Roger’s biography is impressive for the number of impactful programs she has created. A native of San Antonio, Texas, Rogers earned a B.A. degree from Wellesley College and an M.A. in city planning from Yale University. In 1979, she was appointed Central Park administrator. The following year, in order to bring citizen support to the restoration and management renewal of Central Park, she initiated the Central Park Conservancy, the nation’s first public-private park partnership. Rogers led the Conservancy as President until 1996, when she founded the Cityscape Institute. In 2002, she created the Garden History and Landscape Studies curriculum at the Bard Graduate Center, and in 2005 she established the Foundation for Landscape Studies, whose mission was to promote an active understanding of the meaning of place in human life through support of landscape-history scholarship, publication of the journal Site/Lines, and collaboration with other organizations and institutions on landscape-related projects.

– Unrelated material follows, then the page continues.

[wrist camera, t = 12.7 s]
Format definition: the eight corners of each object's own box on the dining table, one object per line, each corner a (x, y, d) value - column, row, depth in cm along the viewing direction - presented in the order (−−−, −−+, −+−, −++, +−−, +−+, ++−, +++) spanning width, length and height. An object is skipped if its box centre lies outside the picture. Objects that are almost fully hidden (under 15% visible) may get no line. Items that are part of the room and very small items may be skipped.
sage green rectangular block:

As the owner with her husband, Theodore C. Rogers, of the C. L. Browning Ranch in the Texas Hill Country, she oversees the enhancement of its natural beauty, ecological health, and educational value.
A writer on the history of landscape design and the cultural meaning of place, Rogers is the author of The Forests and Wetlands of New York City (1971), Frederick Law Olmsted’s New York (1972), Rebuilding Central Park: A Management and Restoration Plan (1987), Landscape Design: A Cultural and Architectural History (2001), Romantic Gardens: Nature, Art, and Landscape Design (2010), Writing the Garden: A Literary Conservation Across Two Centuries (2011), Learning las Vegas: Portrait of a Northern New Mexican Place (2013), Green Metropolis: The Extraordinary Landscape of New York City as Nature, History, and Landscape Design (2016), Saving Central Park (2018), and Writing the City: Essays on New York (2022). In addition, she is the coauthor with Jason Epstein of East Hampton: A History and Guide (1975).

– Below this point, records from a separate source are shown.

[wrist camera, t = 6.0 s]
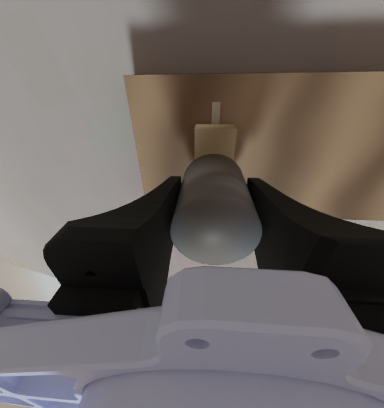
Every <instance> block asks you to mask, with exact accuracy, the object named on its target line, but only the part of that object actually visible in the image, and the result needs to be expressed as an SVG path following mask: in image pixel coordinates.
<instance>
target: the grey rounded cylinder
mask: <svg viewBox="0 0 384 408" xmlns="http://www.w3.org/2000/svg"><path fill="white" fill-rule="evenodd" d="M236 136H237V128H236V126H235V125H234V124H196V126H195V160H194V161H193V162H191V163H190V165H189V166H188V167H187V169H186V170H185V173H184V176H183V180H182V184H181V188H180V192H179V196H178V200H177V204H176V208H175V212H174V216H173V220H172V224H171V229H170V234H171V239H172V242H173V244H174V245H175V247H176V248H177V250H178V251H179V252H180V253H182V254H183V255H184V256H186V257H187V258H189V259H191V260H193V261H196V262H199V263H202V264H208V265H224V264H229V263H233V262H236V261H239V260H241V259H243V258H245V257H246V256H248V255H249V254H251V253H252V252H253V251H254V250H255V248H256V247H257V246H258V244H259V242H260V240H261V236H262V226H261V222H260V220H259V217H258V214H257V212H256V209H255V206H254V203H253V201H252V198H251V195H250V193H249V190H248V187H247V184H246V182H245V179H244V176H243V174H242V171H241V169H240V167H239V166H238V164H237V163H236V162H235V161H234V153H235V145H236Z"/></svg>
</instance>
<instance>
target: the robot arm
mask: <svg viewBox="0 0 384 408" xmlns="http://www.w3.org/2000/svg"><path fill="white" fill-rule="evenodd" d="M247 187H248V190H249V193H250V195H251V198H252V201H253V203H254V206H255V209H256V212H257V214H258V217H259V220H260V222H261V226H262V236H261V240H260V242H259V244H258V246H257V247H256V248H255V250H254V251H255V255H256V260H257V265H258V269H251V268H232V267H213V266H201V267H193V268H185V269H183V270H181V271H180V272H178V273H176V274H175V275H173V276H171V277H170V278H168V271H169V264H170V258H171V252H172V247H173V242H172V239H171V234H170V229H171V224H172V220H173V216H174V212H175V208H176V204H177V200H178V196H179V192H180V188H181V176H170V177H169V178H168V179H166V180H165V181H164V182H163V183H161V184H160V185H159V186H157V187H156V188H155V189H153V190H152V191H150V192H149V193H147V194H146V195H144V196H142V197H141V198H139V199H137V200H135V201H133V202H131V203H129V204H126V205H124V206H122V207H119V208H117V209H114V210H111V211H108V212H105V213H102V214H98V215H95V216H91V217H87V218H82V219H78V220H73V221H68V222H67V223H66V224H65V225H64V226H63V227H62V228H61V229H60V230H59V231H58V232H57V233H56V234H55V235H54V236H53V237H52V238H51V239H50V241H49V242H48V243H47V244H46V245H45V247H44V249H43V255H44V259H45V261H46V263H47V265H48V267H49V268H50V269H51V271H52V272H53V274H54V275H55V277H56V278H57V279H58V281H59V282H60V284H61V286H60V288H59V289H58V291H57V292H56V293H55V295H54V296H53V298H52V299H51V300H50V302H45V301H30V300H15V299H12V298H11V296H10V295H9V294H8V293H7V292H6V291H5V290H4V289H1V288H0V403H5V404H12V405H18V406H24V407H31V408H384V230H379V229H375V228H371V227H366V226H363V225H359V224H356V223H352V222H349V221H345V220H342V219H339V218H336V217H333V216H330V215H328V214H325V213H322V212H320V211H317V210H315V209H312V208H310V207H308V206H306V205H304V204H302V203H299V202H298V201H296V200H294V199H292V198H290V197H288V196H287V195H285V194H283V193H282V192H280V191H279V190H277V189H275V188H274V187H272V186H271V185H269V184H268V183H266V182H265V181H263V180H262V179H260V178H248V179H247ZM167 278H168V281H167Z"/></svg>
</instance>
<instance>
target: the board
mask: <svg viewBox="0 0 384 408" xmlns="http://www.w3.org/2000/svg"><path fill="white" fill-rule="evenodd" d="M124 81H125V87H126V92H127V98H128V103H129V109H130V115H131V120H132V126H133V131H134V137H135V143H136V148H137V154H138V159H139V165H140V171H141V176H142V182H143V187H144V193H145V195H146V194H147V193H149V192H150V191H152V190H153V189H155V188H156V187H157V186H159V185H160V184H161V183H163V182H164V181H165V180H166V179H168V178H169V177H170V176H181V184H182V180H183V176H184V173H185V170H186V169H187V167H188V166H189V165H190V163H191V162H193V161H194V160H195V126H196V124H234V125H235V126H236V128H237V136H236V145H235V153H234V161H235V162H236V163H237V164H238V166H239V167H240V169H241V171H242V174H243V176H244V179H245V182H246V184H247V179H248V178H260V179H262V180H263V181H265V182H266V183H268V184H269V185H271V186H272V187H274V188H275V189H277V190H279V191H280V192H282V193H283V194H285V195H287V196H288V197H290V198H292V199H294V200H296V201H298V202H299V203H302V204H304V205H306V206H308V207H310V208H312V209H315V210H317V211H320V212H322V213H325V214H328V215H330V216H333V217H336V218H339V219H351V220H380V221H384V71H382V72H312V73H242V74H172V75H124Z"/></svg>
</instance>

Rogers is a life trustee of the Central Park Conservancy and member of the boards of The Battery Conservancy and the Library of American Landscape History. She is a fellow of the American Academy of Arts and Sciences and a member of the advisory board of the National Association of Olmsted Parks and The Olana Partnership. She is an honorary member of the American Society of Landscape Architects and a recipient of the society’s 2005 LaGasse Medal. In 2010 she received the Green-Wood Historic Fund’s Dewitt Clinton Award in Arts, Literature, Preservation, and Historic Research and the Rockefeller Foundation’s Jane Jacobs Medal for lifetime achievement. In 2012 she was honored with the Henry Hope Reed Award from the School of Architecture at the University of Notre Dame, and in 2013 the Preservation League of New York State bestowed on her its Pillar of New York Award. In 2016 she received the New York Botanical Garden’s rarely conferred Gold Medal.